Uruguai Intensifica Segurança com Veículos Blindados em Áreas de Alta Criminalidade
Em uma ação concreta para enfrentar a escalada da violência e o aumento alarmante dos homicídios, o presidente do Uruguai, Yamandú Orsi, anunciou a implementação de patrulhas com veículos blindados Mamba MK7 nas áreas mais problemáticas de Montevidéu. A decisão foi anunciada em uma coletiva de imprensa realizada no dia 23 de junho e reflete a crescente preocupação da população com a segurança pública.
A presença do crime organizado tem se intensificado em diversos bairros da capital, levando o governo a adotar medidas rigorosas. Durante uma sessão no Parlamento, o ministro do Interior, Carlos Negro, detalhou como essa iniciativa se insere em um conjunto de operações policiais, que incluirão buscas e prisões em massa, direcionadas a regiões com altos índices de homicídios. Nesse contexto, a taxa de homicídios no Uruguai atualmente é de 10,3 por 100 mil habitantes, mais do que o dobro de nações vizinhas como Argentina e Chile.

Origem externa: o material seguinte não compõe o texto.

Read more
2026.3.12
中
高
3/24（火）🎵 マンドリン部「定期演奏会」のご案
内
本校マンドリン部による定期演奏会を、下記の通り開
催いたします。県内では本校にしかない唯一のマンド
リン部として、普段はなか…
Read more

A violência está concentrada especialmente em áreas das zonas oeste e norte de Montevidéu, onde as taxas de homicídio são chocantes, alcançando 44 e 49 por 100 mil habitantes, números comparáveis aos do Equador. Em algumas dessas localidades, a polícia já enfrentou resistência e ataques durante operações, agravando ainda mais a situação da segurança pública.

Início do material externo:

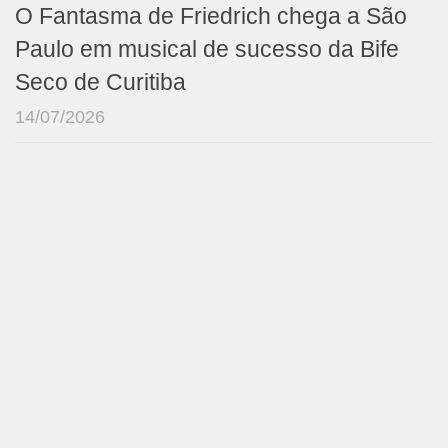
O Fantasma de Friedrich chega a São
Paulo em musical de sucesso da Bife
Seco de Curitiba
14/07/2026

Orsi ressaltou que o Exército fornecerá apenas os veículos e motoristas, enquanto a operação permanecerá sob a jurisdição da polícia. Essa estratégia, no entanto, suscita críticas. Especialistas, como o cientista político Julián González Guyer, apontam que a utilização de veículos militares em ambientes urbanos pode ser inadequada. Guyer acredita que, embora a abordagem possa gerar um impacto inicial, a eficácia pode diminuir rapidamente, uma vez que a criminalidade pode se adaptar a essas táticas.
Além disso, o profissional alerta para os riscos de misturar operações militares e policiais, que pode resultar em problemas jurídicos e em confusão nas cadeias de comando. A história de outros países da América Latina, como Colômbia e México, já demonstrou que a militarização das forças policiais nem sempre resulta em soluções eficazes, e pode até agravar a situação da violência.
A utilização de veículos como os Mamba MK7, que foram projetados para operar em cenários de combate, levanta questões sobre a adequação dessa medida. Para os críticos, o foco deveria estar em abordagens sociais mais holísticas e preventivas, ao invés de aumento da repressão militar. Com a insegurança em ascensão, as autoridades uruguaas se veem em um desafio delicado de tentar conter a violência sem intensificar a tensão em uma sociedade já fragilizada pelo medo.